EXTRACT TO READ:
An embedding is a numerical representation of text—a long list of numbers called a vector. Think of this vector as a set of coordinates that places the text on a vast “map of meaning.” Words and phrases with similar meanings are placed close together on this map, while unrelated concepts are far apart.

For example, the vectors for “revenue,” “income,” and “sales figures” would be located very close to each other in this high-dimensional space. This process is computationally intensive and is done ahead of time, whenever your data catalog is updated.

Step 2: Querying and Searching (The Real-Time Phase)

When you type a query into the search bar, the following happens instantly:

  1. Query Embedding: Your search query (e.g., "money earned per quarter") is sent to the same AI model and converted into a vector.
  2. Vector Search: The system then takes your query’s vector and searches the pre-indexed vector database for the vectors that are closest to it on the map of meaning. This is typically done using an algorithm like k-Nearest Neighbor (k-NN).
  3. Context-Aware Ranking: The assets corresponding to the closest vectors are returned to you, ranked by their conceptual relevance to your original query.

This is how a search for “money earned” can instantly find a technical asset named quarterly_revenue_fct, connecting business language to data reality.


Configuration and Supported Models

To power this process, Blindata leverages state-of-the-art embedding models from OpenAI. High-quality embeddings are critical for capturing nuanced meaning, and OpenAI’s models are industry leaders in this domain.

Note

To enable Semantic Search, you must configure an OpenAI API key in your Blindata instance.

Supported OpenAI Models

Blindata is optimized to work with OpenAI’s leading embedding models. While multiple models are available, we recommend the latest generations for the best performance and cost-effectiveness.

  • text-embedding-ada-02: A highly performant and widely used model that generates embeddings with 1536 dimensions. It provides an excellent balance of quality and speed.

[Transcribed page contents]
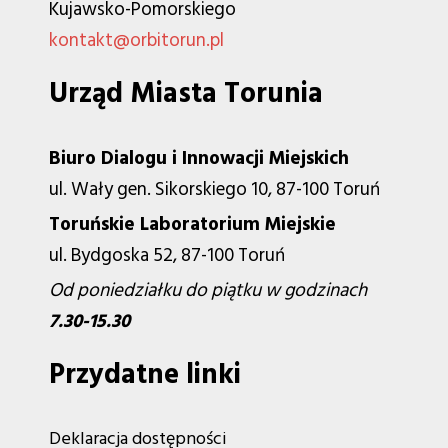
Kujawsko-Pomorskiego
kontakt@orbitorun.pl
Urząd Miasta Torunia
Biuro Dialogu i Innowacji Miejskich
ul. Wały gen. Sikorskiego 10, 87-100 Toruń
Toruńskie Laboratorium Miejskie
ul. Bydgoska 52, 87-100 Toruń
Od poniedziałku do piątku w godzinach
7.30-15.30
Przydatne linki
Deklaracja dostępności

EXERCISES TO COMPLETE:
- 1) In one to three sentences, explain why the semantic search text says the embedding of the data catalog is done ahead of time.
- 2) Update the stretch of the semantic search text from "2. Vector Search: The" through "to data reality.", putting "semantic relevance" in place of "conceptual relevance".
- 3) Write what comes next in the semantic search text, picking up after its final sentence.

ACTIVITY ANSWERS:
- 1) The process of turning text into embeddings is computationally intensive, so it is done ahead of time, whenever the data catalog is updated.

- 2)
2. Vector Search: The system then takes your query’s vector and searches the pre-indexed vector database for the vectors that are closest to it on the map of meaning. This is typically done using an algorithm like k-Nearest Neighbor (k-NN).
  3. Context-Aware Ranking: The assets corresponding to the closest vectors are returned to you, ranked by their semantic relevance to your original query.

This is how a search for “money earned” can instantly find a technical asset named quarterly_revenue_fct, connecting business language to data reality.

- 3)
  • text-embedding-3-small: A newer, highly efficient model that also produces 1536-dimension vectors but at a significantly lower cost than its predecessors. It is the recommended default for most use cases.
  • text-embedding-3-large: OpenAI’s most powerful embedding model, creating highly detailed vectors with 3072 dimensions. This can offer superior nuance for very complex or specialized domains, but comes with higher computational and cost overhead.

The “dimensions” of a vector refer to the richness of the semantic information it can store. While more dimensions can capture more detail, a model like text-embedding-3-small provides more than enough quality for nearly all data cataloging scenarios.

The default model for Blindata is the text-embedding-3-small due to its excellent balance of performance and cost. Additional models can be supported on request.


Strengths and Trade-offs

This search mode is a game-changer for bridging the business-technical divide.

  • Empowering Business Users: Analysts can find data using their own terminology without needing to know technical jargon or cryptic table names.
  • Solving Non-Intuitive Naming: A cryptically named column like usr_ses_dur_sec can be easily discovered by searching for user session duration.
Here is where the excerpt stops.